[Opening Data shown section]

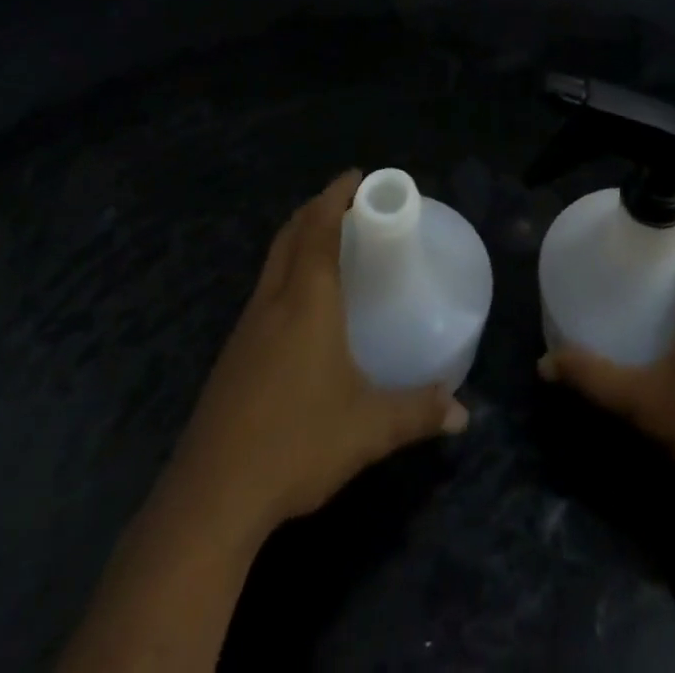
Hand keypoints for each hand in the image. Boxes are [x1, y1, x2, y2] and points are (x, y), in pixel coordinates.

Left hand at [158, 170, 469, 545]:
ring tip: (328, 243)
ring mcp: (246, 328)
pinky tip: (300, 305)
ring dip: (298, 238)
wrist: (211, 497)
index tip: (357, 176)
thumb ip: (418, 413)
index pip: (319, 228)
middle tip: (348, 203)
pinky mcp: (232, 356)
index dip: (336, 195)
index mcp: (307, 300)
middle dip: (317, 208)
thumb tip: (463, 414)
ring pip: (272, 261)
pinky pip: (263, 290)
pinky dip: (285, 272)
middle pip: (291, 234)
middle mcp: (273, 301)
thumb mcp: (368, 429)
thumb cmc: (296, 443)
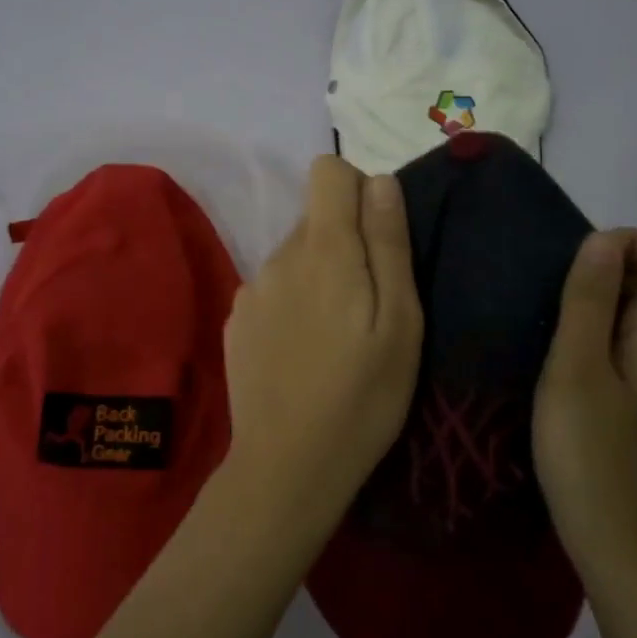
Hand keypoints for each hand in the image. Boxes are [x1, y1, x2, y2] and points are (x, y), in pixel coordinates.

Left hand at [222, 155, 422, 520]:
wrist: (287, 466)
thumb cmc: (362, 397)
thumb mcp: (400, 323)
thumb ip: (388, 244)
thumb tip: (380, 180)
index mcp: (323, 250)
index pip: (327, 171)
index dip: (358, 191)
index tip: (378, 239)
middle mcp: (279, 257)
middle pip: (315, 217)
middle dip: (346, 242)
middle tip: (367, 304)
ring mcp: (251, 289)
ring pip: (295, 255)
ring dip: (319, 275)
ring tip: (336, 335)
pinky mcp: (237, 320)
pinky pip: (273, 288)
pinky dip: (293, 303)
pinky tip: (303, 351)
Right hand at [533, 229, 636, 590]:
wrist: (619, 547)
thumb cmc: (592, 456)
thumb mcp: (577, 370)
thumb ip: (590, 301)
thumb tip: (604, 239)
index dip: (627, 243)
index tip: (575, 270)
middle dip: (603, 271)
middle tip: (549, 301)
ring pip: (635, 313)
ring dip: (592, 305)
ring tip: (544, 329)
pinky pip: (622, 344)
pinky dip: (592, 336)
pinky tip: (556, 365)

[Closing Data shown section]

* Work required *
Tally every line of the data that holds the word "index" and write the count alone.

* Response area *
10